WHAT TO DO: With pictures excluded, copy word for word the lines in the data below from the line containing "Fig. 16 Robustness: The" through the line containing "Figure 3. Finite element model.".

DATASET ENTRIES:
..............................
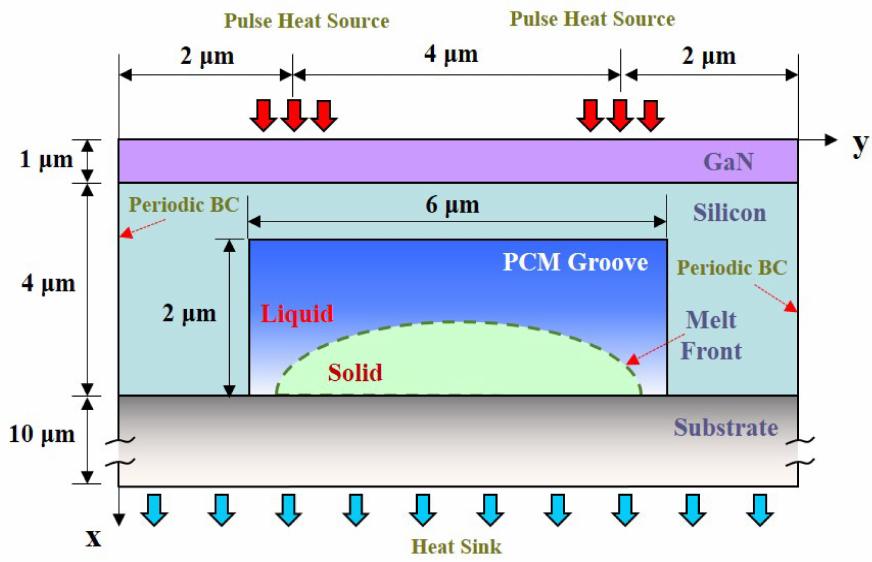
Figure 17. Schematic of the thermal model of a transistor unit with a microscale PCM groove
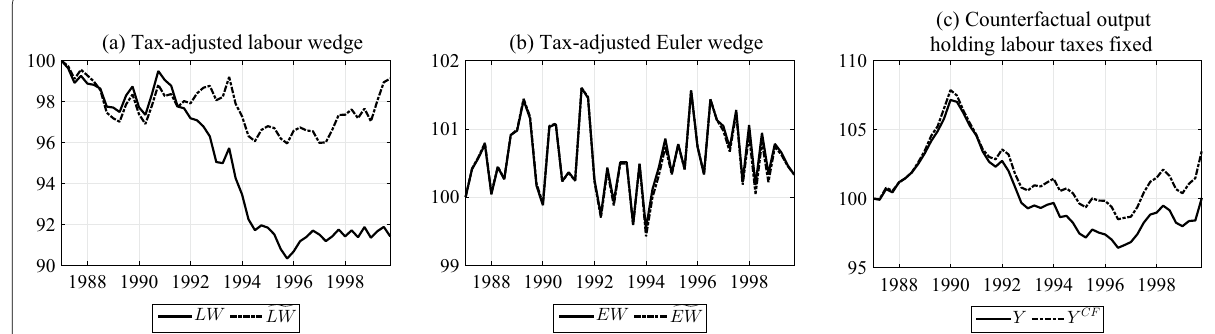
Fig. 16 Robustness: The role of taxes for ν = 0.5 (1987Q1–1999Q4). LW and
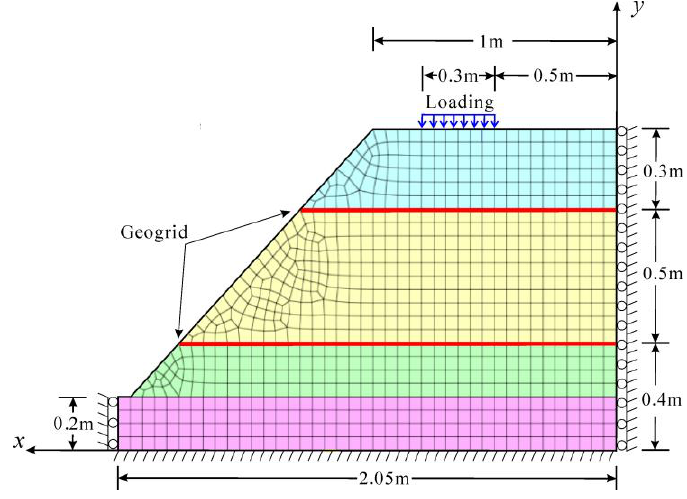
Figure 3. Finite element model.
..............................
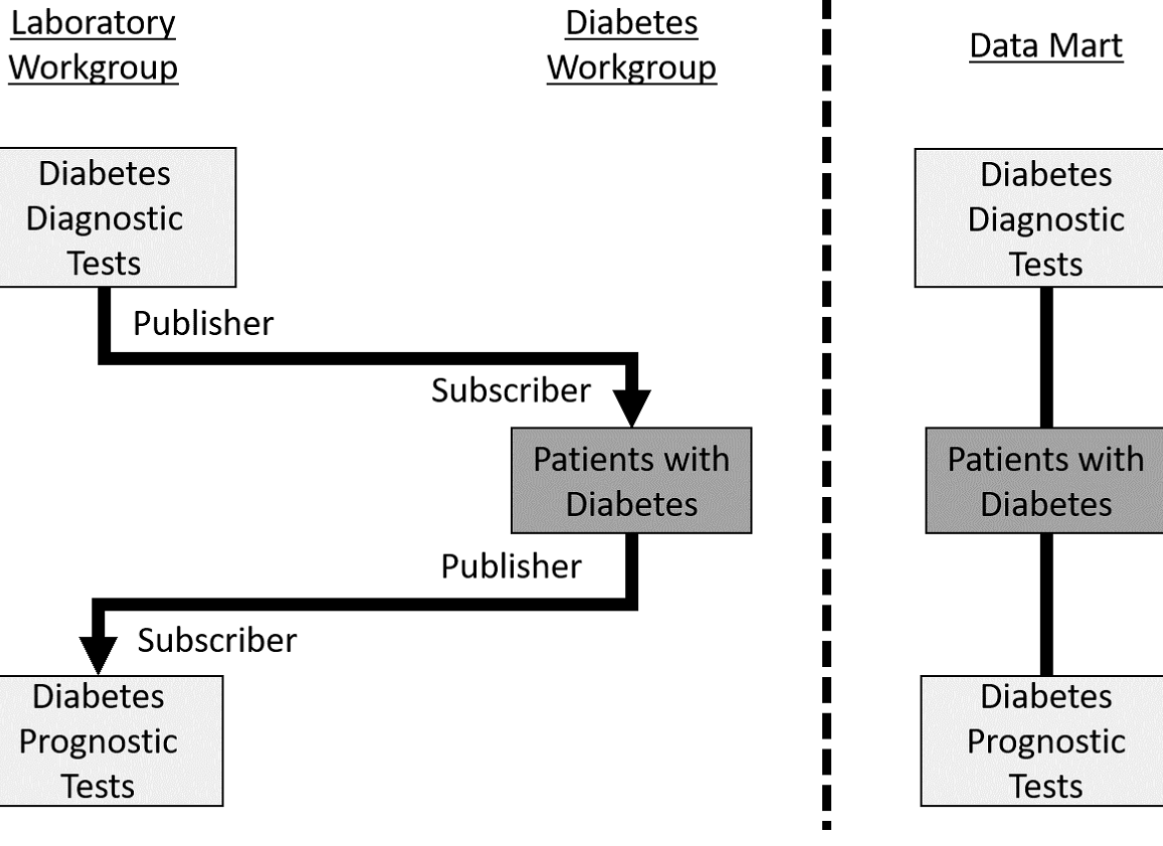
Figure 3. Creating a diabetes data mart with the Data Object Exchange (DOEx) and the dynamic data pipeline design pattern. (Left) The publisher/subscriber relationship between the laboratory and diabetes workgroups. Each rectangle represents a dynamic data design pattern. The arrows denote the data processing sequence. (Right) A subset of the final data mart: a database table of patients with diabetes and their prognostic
..............................
COMPLETED TASK:
Fig. 16 Robustness: The role of taxes for ν = 0.5 (1987Q1–1999Q4). LW and
Figure 3. Finite element model.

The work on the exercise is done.